- Extracted text -
------------

Inequality vs equality for * axioms?
I'm a bit confused.
The axioms have 1 + a(a*) ≤ a* for all a in A
But the page also says regexes form a free Kleene algebra. But for regexes, one has 1 + aa* = a*, not merely ≤
What am I missing? Given the rest of the Kleene algebra axioms, can I derive the equality? (I've fiddled with that a bit but so far haven't been able to derive such)
Or did I greatly misunderstand something?
> But the page also says regexes form a free Kleene algebra. But for regexes, one has 1 + aa* = a*, not merely ≤
Well, logically, this is not a contradiction. Regexes form a Kleene algebra, and they might even have stronger properties. In the same spirit, the rationals form a ring, nothing wrong about that statement. 2001:6B0:2:2801:A510:7880:9229:762B (talk) 15:46, 15 August 2017 (UTC)
Since 1 + aa* = a* is later listed as one of the properties of Kleene Algebras, I agree it would make more sense to take this as an axiom rather than just 1 + aa* ≤ a*. (Even more so since an "algebraic theory" must be definable in terms of operations and equations only to deserve the name [but there is also the last 2 induction axioms may require ≤].) 18.104.22.168 (talk) 16:33, 13 September 2018 (UTC)

------------

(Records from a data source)
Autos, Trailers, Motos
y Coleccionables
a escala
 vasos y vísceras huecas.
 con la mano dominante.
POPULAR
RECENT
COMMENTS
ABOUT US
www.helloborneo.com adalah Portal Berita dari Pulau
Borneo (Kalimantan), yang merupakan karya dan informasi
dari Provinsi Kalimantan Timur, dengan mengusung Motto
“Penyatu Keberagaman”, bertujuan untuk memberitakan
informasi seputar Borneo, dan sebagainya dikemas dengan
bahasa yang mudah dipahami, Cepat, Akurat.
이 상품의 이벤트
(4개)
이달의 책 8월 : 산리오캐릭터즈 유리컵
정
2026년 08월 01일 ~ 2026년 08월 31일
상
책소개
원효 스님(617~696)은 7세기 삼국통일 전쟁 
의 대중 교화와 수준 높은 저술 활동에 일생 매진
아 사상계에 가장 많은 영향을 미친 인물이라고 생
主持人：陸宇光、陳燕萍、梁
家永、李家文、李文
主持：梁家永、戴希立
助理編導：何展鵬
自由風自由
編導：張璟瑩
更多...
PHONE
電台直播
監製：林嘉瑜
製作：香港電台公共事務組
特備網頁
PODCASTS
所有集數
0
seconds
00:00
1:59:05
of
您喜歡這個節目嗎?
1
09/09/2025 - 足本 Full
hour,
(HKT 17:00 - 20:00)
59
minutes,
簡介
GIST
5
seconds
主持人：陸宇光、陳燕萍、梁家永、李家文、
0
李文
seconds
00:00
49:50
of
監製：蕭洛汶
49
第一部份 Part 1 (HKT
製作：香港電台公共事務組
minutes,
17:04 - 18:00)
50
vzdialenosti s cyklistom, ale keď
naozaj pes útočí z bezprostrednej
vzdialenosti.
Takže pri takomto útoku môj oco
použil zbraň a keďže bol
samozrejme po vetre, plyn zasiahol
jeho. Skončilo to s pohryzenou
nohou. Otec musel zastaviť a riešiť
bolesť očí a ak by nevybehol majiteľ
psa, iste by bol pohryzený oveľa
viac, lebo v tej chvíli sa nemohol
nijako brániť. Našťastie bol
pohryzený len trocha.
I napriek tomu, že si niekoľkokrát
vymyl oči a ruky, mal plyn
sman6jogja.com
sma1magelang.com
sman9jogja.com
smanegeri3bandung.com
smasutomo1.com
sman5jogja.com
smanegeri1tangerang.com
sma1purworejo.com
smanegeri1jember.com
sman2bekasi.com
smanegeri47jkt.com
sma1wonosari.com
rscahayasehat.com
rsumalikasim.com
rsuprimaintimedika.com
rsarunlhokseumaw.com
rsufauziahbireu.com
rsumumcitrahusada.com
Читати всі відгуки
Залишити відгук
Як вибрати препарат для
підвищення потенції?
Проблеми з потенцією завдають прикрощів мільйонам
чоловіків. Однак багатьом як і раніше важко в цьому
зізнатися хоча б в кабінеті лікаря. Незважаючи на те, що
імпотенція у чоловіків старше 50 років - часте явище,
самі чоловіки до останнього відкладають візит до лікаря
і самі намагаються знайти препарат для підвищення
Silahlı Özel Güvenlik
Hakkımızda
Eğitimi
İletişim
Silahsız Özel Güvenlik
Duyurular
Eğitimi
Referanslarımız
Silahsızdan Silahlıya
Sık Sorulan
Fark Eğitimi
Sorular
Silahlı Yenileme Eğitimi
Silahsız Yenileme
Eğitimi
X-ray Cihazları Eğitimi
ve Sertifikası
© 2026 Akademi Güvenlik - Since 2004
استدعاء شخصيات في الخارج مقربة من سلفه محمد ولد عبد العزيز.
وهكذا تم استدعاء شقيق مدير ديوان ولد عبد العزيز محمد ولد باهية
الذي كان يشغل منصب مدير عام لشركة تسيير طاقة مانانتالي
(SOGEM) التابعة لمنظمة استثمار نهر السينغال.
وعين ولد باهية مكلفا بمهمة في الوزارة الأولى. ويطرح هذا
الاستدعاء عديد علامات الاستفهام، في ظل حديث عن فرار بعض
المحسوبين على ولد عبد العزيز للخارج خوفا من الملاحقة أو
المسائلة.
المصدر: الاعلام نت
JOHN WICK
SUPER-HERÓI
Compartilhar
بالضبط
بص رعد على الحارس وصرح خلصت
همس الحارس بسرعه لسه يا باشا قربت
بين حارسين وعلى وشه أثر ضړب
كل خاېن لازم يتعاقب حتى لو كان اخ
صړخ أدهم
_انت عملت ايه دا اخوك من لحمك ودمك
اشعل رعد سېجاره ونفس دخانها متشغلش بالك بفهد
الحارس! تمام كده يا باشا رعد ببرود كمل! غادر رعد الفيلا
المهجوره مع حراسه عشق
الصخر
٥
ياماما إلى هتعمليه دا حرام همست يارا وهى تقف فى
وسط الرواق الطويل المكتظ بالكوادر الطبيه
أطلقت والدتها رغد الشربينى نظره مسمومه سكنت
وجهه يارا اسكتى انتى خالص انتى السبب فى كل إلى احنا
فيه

------------

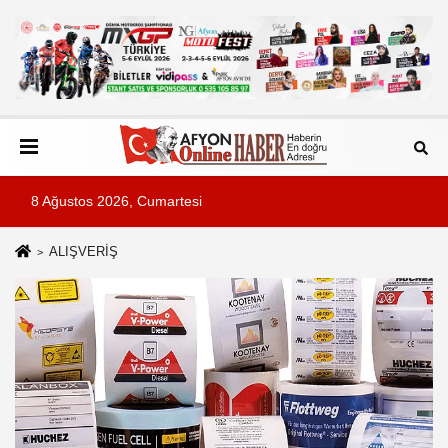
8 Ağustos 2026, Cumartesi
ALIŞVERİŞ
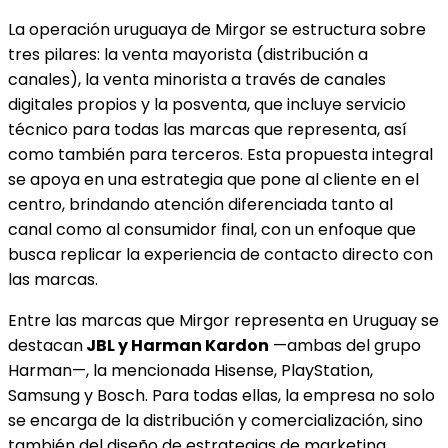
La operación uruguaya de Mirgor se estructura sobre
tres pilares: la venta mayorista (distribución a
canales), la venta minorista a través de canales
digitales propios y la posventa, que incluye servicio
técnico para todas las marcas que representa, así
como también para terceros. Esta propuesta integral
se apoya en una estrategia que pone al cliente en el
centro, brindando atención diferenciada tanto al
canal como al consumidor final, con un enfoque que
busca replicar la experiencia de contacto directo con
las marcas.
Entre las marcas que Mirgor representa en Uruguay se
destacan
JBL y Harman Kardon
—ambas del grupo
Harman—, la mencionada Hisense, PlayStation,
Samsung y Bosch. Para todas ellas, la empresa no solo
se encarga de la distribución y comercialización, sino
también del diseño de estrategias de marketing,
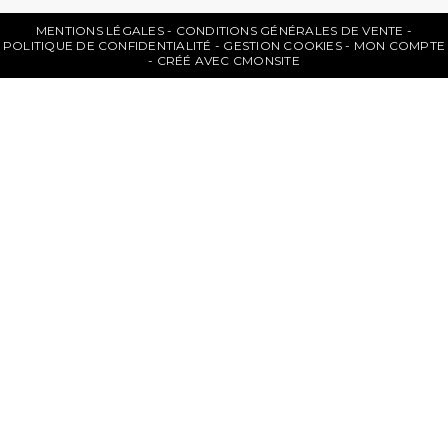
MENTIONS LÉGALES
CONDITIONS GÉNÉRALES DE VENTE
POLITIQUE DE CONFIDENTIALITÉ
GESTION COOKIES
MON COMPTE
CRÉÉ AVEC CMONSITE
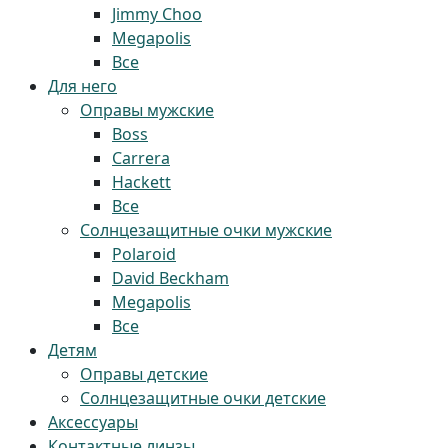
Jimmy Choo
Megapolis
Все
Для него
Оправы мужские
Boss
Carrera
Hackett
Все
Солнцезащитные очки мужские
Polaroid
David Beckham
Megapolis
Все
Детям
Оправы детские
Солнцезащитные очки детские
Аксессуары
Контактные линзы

------------

- Tasks -
- A) Give each distinct formula involving a* that appears in the Kleene algebra discussion, one per line.
- B) Reproduce the lines of the records, starting with the line containing "Autos, Trailers, Motos" and going on through the line containing "informasi seputar Borneo, dan".

- Task-by-task solutions -
- A)
1 + a(a*) ≤ a*
1 + aa* = a*
1 + aa* ≤ a*

- B)
Autos, Trailers, Motos
y Coleccionables
a escala
 vasos y vísceras huecas.
 con la mano dominante.
POPULAR
RECENT
COMMENTS
ABOUT US
www.helloborneo.com adalah Portal Berita dari Pulau
Borneo (Kalimantan), yang merupakan karya dan informasi
dari Provinsi Kalimantan Timur, dengan mengusung Motto
“Penyatu Keberagaman”, bertujuan untuk memberitakan
informasi seputar Borneo, dan sebagainya dikemas dengan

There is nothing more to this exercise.